Invariant 4: AgentCop sees everything, but isn't load-bearing
AgentCop runs as a tap. It receives a copy of every message. It scores them for PII, SPI, credentials, and OWASP LLM Top 10 patterns. It writes its findings to the audit log. It can raise events on the security topic that other agents subscribe to. But it cannot block delivery on the main path. The reason is simple: if AgentCop fails, the bus has to keep working. We make the security observability layer redundant to the business observability layer, never the other way around.
Security observability must be redundant, not load-bearing. If your security layer can take down your business layer, attackers will figure out how to take down your security layer first.
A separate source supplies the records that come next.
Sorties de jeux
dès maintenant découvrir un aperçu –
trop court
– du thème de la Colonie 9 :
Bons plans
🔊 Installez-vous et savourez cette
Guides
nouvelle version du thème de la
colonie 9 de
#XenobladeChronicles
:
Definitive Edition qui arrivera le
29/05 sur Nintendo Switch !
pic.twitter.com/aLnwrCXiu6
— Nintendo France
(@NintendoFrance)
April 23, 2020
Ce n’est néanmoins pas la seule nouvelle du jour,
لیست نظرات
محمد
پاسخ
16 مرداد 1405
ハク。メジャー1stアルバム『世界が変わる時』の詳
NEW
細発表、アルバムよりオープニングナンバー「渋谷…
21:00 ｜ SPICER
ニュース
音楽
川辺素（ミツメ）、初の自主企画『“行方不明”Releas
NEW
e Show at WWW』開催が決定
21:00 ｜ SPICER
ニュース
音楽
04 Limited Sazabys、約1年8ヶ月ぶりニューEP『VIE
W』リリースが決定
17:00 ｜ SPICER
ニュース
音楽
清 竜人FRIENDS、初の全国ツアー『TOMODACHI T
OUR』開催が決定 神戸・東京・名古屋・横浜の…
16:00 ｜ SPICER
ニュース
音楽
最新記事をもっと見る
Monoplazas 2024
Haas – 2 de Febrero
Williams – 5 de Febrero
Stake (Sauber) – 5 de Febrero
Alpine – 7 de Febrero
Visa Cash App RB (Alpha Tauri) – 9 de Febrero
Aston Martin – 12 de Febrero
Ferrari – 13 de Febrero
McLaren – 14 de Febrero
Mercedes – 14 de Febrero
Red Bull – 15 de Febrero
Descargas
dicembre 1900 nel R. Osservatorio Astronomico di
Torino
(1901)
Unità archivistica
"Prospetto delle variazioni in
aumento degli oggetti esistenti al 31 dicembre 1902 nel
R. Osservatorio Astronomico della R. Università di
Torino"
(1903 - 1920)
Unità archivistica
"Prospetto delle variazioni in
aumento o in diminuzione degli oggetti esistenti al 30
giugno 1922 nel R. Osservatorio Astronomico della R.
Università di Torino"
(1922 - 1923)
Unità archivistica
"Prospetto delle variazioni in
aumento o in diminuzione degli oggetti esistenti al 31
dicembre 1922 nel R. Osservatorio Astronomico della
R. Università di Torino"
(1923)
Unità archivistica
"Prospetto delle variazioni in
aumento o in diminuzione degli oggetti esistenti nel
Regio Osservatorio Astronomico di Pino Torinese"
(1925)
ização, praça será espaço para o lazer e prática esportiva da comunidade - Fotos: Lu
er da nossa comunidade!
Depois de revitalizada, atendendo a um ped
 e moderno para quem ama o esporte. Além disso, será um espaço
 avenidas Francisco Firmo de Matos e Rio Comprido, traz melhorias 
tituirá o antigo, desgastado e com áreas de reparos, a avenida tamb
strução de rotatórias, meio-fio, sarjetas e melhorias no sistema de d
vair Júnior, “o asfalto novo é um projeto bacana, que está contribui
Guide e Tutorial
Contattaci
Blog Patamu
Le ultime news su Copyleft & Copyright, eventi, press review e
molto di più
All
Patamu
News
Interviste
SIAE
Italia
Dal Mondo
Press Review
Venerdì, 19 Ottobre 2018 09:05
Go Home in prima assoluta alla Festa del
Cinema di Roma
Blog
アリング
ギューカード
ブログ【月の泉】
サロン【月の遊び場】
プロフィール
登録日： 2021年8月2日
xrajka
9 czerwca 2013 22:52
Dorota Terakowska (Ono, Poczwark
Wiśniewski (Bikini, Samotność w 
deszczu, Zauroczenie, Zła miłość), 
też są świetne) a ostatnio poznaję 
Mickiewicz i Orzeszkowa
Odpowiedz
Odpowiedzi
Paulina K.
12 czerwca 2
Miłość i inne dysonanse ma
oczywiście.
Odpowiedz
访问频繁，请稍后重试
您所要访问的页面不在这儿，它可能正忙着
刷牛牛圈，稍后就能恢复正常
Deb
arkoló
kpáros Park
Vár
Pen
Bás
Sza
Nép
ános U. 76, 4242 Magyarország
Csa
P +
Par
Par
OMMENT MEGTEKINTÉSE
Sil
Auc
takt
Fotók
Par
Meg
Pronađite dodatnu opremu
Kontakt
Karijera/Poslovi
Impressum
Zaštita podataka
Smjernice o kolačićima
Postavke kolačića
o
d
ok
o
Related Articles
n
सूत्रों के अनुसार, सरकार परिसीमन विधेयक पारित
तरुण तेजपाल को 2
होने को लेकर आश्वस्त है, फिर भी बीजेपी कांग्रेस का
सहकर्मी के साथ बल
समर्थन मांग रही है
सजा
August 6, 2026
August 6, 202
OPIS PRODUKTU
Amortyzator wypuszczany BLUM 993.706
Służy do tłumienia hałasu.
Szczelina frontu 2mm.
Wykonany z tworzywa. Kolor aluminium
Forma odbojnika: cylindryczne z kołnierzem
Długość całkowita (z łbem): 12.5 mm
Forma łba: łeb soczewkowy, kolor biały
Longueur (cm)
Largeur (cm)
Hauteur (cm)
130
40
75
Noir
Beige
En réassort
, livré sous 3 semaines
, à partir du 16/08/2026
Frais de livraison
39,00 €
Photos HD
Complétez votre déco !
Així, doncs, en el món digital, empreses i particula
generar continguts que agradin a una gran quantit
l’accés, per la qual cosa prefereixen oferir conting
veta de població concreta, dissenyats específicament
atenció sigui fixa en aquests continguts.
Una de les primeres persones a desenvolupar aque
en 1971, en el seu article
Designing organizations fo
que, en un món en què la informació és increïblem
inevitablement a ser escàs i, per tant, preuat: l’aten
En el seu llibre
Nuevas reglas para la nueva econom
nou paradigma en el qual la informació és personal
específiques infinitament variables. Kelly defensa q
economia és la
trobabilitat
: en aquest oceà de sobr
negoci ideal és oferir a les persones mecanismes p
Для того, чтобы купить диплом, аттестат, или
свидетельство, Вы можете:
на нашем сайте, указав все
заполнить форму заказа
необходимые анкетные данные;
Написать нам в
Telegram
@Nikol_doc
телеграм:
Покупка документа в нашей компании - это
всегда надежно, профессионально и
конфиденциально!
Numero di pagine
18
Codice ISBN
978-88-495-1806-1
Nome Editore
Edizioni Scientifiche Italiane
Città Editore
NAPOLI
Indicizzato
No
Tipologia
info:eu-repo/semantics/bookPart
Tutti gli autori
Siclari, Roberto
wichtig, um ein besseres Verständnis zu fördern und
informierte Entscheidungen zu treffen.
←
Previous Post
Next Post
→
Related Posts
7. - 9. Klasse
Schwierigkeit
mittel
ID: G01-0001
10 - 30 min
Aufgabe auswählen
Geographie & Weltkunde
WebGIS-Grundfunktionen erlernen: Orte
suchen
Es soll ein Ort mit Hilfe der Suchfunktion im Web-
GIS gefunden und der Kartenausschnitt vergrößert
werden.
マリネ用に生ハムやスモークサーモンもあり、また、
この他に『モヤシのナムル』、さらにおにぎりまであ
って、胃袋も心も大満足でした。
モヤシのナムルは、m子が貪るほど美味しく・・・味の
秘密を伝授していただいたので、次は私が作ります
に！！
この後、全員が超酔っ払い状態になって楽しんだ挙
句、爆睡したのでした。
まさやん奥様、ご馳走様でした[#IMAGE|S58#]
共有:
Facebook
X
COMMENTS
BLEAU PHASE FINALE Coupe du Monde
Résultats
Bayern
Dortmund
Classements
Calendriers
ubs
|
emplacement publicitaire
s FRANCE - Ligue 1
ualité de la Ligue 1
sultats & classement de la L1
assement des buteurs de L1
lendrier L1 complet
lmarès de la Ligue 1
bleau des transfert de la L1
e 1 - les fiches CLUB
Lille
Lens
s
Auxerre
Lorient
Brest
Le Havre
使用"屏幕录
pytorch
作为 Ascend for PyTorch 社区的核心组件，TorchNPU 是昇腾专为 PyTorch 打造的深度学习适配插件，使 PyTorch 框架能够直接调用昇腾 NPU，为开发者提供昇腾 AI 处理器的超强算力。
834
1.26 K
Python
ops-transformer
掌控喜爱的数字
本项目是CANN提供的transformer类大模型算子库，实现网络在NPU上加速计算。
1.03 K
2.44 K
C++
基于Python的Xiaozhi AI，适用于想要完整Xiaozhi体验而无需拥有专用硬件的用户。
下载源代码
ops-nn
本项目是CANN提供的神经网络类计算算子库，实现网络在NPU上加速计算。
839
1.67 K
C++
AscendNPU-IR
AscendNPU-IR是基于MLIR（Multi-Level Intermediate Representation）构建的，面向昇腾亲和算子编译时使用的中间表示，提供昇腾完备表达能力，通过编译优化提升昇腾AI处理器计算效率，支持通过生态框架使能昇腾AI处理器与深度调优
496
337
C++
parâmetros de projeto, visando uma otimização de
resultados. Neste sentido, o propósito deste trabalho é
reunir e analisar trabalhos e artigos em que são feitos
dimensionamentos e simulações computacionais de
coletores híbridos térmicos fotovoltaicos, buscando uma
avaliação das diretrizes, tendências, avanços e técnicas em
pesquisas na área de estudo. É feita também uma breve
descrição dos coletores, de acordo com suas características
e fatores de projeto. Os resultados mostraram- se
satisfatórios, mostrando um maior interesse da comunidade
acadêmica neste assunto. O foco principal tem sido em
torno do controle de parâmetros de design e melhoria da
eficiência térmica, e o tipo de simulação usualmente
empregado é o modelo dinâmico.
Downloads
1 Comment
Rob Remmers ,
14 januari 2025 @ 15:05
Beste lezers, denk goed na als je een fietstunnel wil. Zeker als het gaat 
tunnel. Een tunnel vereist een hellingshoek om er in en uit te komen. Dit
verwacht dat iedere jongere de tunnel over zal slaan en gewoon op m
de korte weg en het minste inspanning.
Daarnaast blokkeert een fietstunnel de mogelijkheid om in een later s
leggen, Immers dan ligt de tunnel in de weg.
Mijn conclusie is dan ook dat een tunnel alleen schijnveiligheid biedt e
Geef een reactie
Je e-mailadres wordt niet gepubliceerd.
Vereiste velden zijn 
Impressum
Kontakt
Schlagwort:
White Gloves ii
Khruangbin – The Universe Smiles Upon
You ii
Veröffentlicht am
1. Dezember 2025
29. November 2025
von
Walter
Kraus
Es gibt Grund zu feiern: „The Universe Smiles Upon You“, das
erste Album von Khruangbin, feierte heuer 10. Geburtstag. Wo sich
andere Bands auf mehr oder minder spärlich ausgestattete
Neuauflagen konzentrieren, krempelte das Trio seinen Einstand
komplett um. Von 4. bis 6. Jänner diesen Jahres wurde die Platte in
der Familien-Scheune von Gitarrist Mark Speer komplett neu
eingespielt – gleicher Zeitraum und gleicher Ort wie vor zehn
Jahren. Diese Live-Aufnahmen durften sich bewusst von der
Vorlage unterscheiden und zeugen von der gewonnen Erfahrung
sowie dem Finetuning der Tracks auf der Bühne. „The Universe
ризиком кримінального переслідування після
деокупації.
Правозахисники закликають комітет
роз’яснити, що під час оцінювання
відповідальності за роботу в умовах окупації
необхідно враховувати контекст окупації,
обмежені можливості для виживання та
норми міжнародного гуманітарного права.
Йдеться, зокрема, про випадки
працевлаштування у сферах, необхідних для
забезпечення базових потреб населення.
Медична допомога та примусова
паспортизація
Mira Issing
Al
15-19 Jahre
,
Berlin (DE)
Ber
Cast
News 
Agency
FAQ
What this caught last month
One real example. A customer's fraud-scoring agent started occasionally producing scores that included internal model debug strings in the explainability field. The strings were benign — internal logging that leaked through a code path nobody had touched in months — but they were PII-adjacent (they contained masked customer IDs in a recoverable format).
AgentCop scored them. The scores never crossed the threshold to alert, but the per-agent baseline shifted. The shift was visible on the dashboard inside three days. Engineering tracked it down to a logging change in the model server, patched it, and moved on.
In the star version of the architecture, that signal would have lived in the orchestrator's logs, mixed in with every other tenant's traffic, and almost certainly gone unnoticed.
What's still hard
Two things are still hard, in case anyone is shipping this and wants the honest version:
- Backpressure. When one agent spikes, the bus has to push back on its publishers without starving its subscribers. We use per-tenant token buckets; they work but require tuning.
- Replay. Replaying an incident from the audit log into a staging mesh is harder than it looks because the signatures don't validate cross-environment. We sign replays with a separate key and tag them; it's clunky and we'll have a better answer soon.
What to take away
If you're running more than a handful of agents and they need to coordinate, a mesh with a typed, signed event bus is the architecture that holds up. The four invariants above are the cheapest ones to get right at the start and the most expensive to retrofit later. Start with signing and provenance — they pay for themselves the first time you have to write an incident report.